Now, all this is background information. Neither the world's populace or the players will be really aware of these simple rules, despite the results being all around them. The primary reason are the churches themselves. Most cults and all churches develop some amount of doctrine, which includes their view on the world. Some cults and churches will claim that their god is the only true god or the only just god or simply the strongest god. Established churches have a wide tendency to purport that the gods of the established churches are different from the minor gods, and that they have always been there. The rising and falling of cults compared to the permanency of established churches gives a sense of a clear separation between deities and the false gods/demons. Every church has its own view of the world, and most will have been formed by gods that want to do their very best to obscure the actual mechanics of divine power. After all, the optimal power to worshiper ratio is a achieved when you are a cult of one.

This, I think, is the religious model that I will be rolling with. Now I just need to find some time to actually make that starting area.

tirsdag den 1. februar 2011

A work in progress - always

I spent some time Sunday scattering ruins randomly across the town (using dice to decide latitude and longitude and how many blocks involved. It took forever), as well as marking gates in the walls, and where the walls had been more or less demolished (grey areas such as the park in the southwest).

But it is still a work in progress. Which I decided I would talk a bit about.

Building a world, especially one that is meant for roleplaying, is rarely a task that will ever be finished. Not only can you always add more detail, but even after you have started playing, you can still change stuff. The world created is not an absolute place, an entity in its own right. It is merely a background for the players to adventure in. So sometimes you'll want to change your world, so it will have more or better places to adventure in.

The map above isn't meant for the players. The information it portrays is meant for my own inspiration, which is one of the reasons that I've tried to be as random about it as possible. I've followed the guidelines in City Works (mostly), but whenever there was a choice to make, I tried to let the dice rule. This gives excellent inspiration material, because it will give situations that you wouldn't have thought off yourself. Of course, sometimes I did specifically place tiles in a certain way, because there was certain features that I wanted.

I'll throw in another map:

Here I've marked a few areas, the nature of which I have decided on.

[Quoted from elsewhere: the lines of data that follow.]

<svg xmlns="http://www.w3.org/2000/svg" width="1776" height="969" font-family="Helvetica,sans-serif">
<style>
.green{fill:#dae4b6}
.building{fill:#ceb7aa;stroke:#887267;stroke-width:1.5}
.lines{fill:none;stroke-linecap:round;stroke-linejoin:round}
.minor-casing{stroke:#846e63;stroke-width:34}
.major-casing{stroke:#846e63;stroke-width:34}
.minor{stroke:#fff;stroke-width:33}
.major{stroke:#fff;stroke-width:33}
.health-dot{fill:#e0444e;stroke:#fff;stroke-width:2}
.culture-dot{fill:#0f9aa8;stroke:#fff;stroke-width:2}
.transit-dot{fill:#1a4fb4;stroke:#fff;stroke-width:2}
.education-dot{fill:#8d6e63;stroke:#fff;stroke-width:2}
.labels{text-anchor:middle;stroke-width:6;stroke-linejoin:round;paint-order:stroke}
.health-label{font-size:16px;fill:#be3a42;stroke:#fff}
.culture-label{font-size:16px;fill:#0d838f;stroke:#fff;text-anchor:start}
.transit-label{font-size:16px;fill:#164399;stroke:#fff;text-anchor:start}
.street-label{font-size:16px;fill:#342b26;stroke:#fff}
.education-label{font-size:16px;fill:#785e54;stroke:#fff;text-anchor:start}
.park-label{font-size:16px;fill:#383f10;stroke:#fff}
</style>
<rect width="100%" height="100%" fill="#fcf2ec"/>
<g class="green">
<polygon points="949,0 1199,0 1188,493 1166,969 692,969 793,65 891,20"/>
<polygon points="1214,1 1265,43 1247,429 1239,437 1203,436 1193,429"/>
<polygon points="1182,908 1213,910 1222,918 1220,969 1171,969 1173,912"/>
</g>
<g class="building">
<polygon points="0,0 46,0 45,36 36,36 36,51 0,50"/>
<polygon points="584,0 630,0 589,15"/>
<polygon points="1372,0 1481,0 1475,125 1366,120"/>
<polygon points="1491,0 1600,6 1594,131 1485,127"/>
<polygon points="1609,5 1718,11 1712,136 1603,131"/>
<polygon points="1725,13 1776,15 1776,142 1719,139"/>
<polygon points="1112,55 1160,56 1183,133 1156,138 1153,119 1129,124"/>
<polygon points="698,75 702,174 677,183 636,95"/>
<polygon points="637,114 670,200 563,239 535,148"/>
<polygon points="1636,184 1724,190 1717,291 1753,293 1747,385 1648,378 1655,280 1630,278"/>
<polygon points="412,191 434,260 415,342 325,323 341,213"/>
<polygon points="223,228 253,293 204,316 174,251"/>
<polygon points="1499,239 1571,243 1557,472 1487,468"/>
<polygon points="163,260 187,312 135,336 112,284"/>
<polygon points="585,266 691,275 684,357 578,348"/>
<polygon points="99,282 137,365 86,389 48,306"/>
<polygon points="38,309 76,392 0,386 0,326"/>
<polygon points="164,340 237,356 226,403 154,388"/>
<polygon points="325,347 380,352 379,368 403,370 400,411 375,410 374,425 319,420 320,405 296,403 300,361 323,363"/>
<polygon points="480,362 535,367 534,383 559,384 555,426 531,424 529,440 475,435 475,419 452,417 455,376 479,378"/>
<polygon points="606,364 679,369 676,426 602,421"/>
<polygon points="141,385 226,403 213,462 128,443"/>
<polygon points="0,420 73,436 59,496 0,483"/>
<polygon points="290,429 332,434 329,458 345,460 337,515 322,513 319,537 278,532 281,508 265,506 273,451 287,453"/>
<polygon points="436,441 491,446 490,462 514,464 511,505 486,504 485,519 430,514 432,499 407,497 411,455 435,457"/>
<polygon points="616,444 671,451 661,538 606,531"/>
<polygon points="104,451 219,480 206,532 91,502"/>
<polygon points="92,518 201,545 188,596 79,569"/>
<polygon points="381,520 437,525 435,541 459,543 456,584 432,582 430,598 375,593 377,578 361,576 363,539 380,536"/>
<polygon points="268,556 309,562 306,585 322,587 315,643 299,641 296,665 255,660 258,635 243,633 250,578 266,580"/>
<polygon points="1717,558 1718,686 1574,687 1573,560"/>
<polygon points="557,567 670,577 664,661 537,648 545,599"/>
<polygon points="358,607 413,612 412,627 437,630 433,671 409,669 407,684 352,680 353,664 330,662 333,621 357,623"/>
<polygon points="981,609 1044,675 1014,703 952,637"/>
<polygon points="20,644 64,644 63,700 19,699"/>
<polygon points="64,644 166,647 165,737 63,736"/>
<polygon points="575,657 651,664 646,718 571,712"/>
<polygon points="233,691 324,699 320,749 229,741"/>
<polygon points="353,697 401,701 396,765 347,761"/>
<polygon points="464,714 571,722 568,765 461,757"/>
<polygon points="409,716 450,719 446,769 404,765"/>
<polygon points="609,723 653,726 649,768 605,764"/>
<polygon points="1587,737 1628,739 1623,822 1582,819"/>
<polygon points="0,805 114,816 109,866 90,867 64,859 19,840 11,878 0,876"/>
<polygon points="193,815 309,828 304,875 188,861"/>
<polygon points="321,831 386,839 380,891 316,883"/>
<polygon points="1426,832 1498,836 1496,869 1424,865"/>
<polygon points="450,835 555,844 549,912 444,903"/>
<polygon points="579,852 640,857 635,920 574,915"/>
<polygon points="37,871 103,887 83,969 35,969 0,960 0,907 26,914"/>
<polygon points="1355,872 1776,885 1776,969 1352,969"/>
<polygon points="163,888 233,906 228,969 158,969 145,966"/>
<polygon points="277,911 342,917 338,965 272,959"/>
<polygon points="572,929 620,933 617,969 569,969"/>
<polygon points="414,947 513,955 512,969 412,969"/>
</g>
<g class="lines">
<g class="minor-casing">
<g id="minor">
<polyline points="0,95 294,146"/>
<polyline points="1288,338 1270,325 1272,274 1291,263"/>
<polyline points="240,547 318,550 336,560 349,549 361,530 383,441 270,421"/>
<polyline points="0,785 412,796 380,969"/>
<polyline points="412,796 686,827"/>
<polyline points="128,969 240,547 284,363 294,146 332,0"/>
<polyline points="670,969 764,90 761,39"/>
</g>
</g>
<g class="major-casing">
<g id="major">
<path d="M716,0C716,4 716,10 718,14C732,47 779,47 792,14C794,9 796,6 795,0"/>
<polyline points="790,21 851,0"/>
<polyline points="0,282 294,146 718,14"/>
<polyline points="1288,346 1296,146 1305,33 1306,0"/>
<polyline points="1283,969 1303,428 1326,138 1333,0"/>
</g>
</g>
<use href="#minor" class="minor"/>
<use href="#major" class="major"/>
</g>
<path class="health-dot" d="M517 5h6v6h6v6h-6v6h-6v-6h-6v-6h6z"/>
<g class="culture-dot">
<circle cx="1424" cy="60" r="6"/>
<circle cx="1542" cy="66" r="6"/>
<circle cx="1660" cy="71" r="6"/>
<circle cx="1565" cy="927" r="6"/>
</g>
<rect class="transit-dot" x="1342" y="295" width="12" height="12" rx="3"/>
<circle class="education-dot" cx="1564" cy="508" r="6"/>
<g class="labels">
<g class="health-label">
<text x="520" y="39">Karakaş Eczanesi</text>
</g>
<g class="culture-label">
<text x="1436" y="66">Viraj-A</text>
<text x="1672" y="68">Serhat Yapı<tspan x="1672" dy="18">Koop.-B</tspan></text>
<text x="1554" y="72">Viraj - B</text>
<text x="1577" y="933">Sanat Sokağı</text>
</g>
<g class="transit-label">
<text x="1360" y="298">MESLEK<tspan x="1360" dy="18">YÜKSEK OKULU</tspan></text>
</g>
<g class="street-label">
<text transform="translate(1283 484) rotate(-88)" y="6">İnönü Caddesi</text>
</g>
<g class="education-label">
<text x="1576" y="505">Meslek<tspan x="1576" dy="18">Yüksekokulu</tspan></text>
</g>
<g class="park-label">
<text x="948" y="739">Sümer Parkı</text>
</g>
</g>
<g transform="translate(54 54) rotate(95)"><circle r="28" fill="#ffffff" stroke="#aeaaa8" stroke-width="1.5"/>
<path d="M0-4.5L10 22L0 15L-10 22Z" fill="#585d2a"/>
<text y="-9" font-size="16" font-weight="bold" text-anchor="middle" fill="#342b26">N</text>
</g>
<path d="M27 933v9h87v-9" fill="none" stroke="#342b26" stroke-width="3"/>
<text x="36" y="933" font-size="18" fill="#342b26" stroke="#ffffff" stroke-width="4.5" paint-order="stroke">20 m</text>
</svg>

The imperial administration, and the dwarven enclave were handplaced. The imperial district I knew that I wanted, and so placed the government districts from the very start to fit my vision. Though I did randomize which sides of the imperial palace would have administration districts. The dwarven enclave came after I had placed all the districts, as I decided I wanted a dwarven hold. I'm not quite sure yet whether it might be partially or completely in ruins.

I also knew that I wanted a necropolis. But as fate would have it, there was a temple district inside the walls, close to the nobles and the palace, and largely in ruins. Perfect. No need to add one to the hills, where it wouldn't really be integrated in the city.

Then there is Plague Row, and the Ruined University. Neither of those were planned. They just happened to be ruined as completely as they are. And when I saw those areas being ruined, I figured there must be a reason for it. I decided that Plague Row has been walled off at both ends, due to the deadly plague that may or may not have turned the inhabitants into zombies. The areas close to the wall was abandoned by people who didn't want to live that close to the area. The ruined university was destroyed by some magical experiment gone wrong, wrecking the entire university as well as some of the nearby administrative district.

My next step will be to decide on where the players will start off, and then more closely determine the nature of the surrounding area. The entire rest of the map will be left as it is. Maybe I will add further areas to the edge of the city. Maybe I will ruin further areas. The dwarven enclave might, or might not be ruined. But I will get to that as it comes up.